Także MAN postanowił podstawić do testu swojego „evergreena”.  Tym razem wybór padł na piętrowego Skylinera. Z okazji 90 rocznicy powstania firmy Neoplan oraz 85 rocznicy urodzin pierwszego projektanta – Konrada Auwartera, MAN przygotował specjalną limitowaną wersję Skylinera, charakteryzującą się najbardziej luksusowym wyposażeniem. Także i w tym pojeździe zastosowano najnowsze systemy bezpieczeństwa oraz podobnie jak w Setrze szklany dach. Zewnętrznie autobus wyróżnia się wkomponowaniem starego logo Neoplana oraz zastosowaniem pomiędzy piętrami srebrnej płaszczyzny oblachowania, nawiązującej stylem do polerowanych blach pierwszych generacji Starlinera. Srebrny słupek „B” został opatrzony autografem jubilata. Autobus oferuje łącznie 82 miejsca dla pasażerów, w tym 22 na pokładzie dolnym i 60 na pokładzie górnym. Rzeczywiście przestrzeń na górnym pokładzie przykuwa uwagę dzięki zastosowaniu szklanego dachu oraz szyb bocznych zachodzących na dach.

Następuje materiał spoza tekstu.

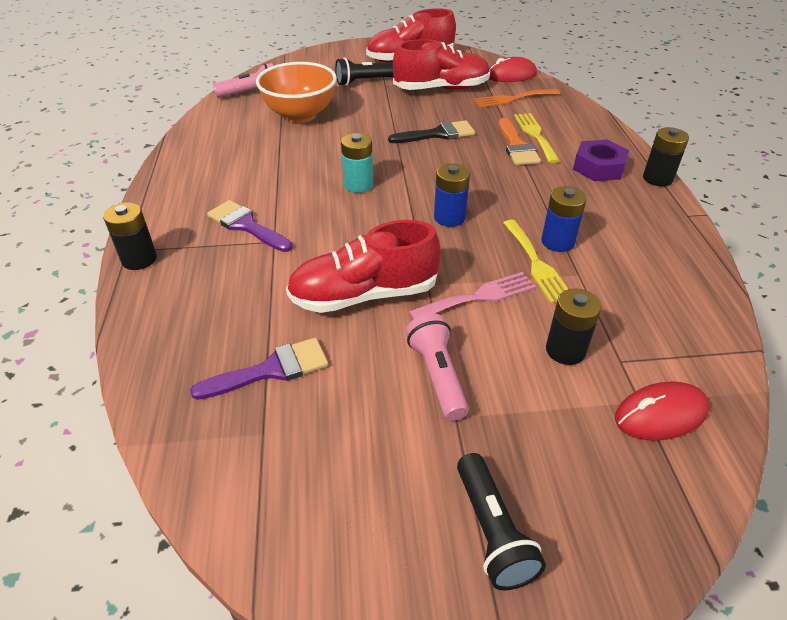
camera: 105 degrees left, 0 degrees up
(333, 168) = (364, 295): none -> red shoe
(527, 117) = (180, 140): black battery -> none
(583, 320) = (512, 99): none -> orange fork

Skyliner wyróżnia się najbardziej opływowym kształtem spośród wszystkich autobusów piętrowych, oferowanych na rynku. Jego współczynnik oporu aerodynamicznego Cx wynosi 0,41. Napęd Skylinera stanowi 6-cylindrowy silnik MAN D26 MY24 o mocy 382 kW (520 KM) oraz 8-stopnowią automatyczną skrzynię biegów MAN TipMatic z funkcją predykcyjnego doboru biegów Efficient Cruise 3. Podobnie jak w Setrze całość dopełnia system elektronicznych luster zewnętrznych MAN OptiView.

Należy podkreślić, że po załamaniu rynku, związanym z COVID ta klasa pojazdów staje się coraz popularniejsza. W zeszłym roku na naszym kontynencie sprzedano łącznie 500 sztuk turystycznych autobusów piętrowych. Nic dziwnego autobusy tego typu są najbardziej ekonomiczne i ekologiczne w przeliczeniu na jednego pasażera. Testowy autobus to koszt 550.000 euro. Dzieląc tę kwotę przez pojemność autobusu daje to wskaźnik na poziomie 6.700 euro na jedno miejsce. Jednak należy podkreślić, że Skyliner nie jest autobusem dla pasażerów, którzy lubią podróżować z dużym bagażem.

Jak widać porównanie wszystkich autobusów jest bardzo trudne. Na wyniki musimy poczekać do 3 października, kiedy to na targach Busworld w Brukseli zostanie wręczona nagroda.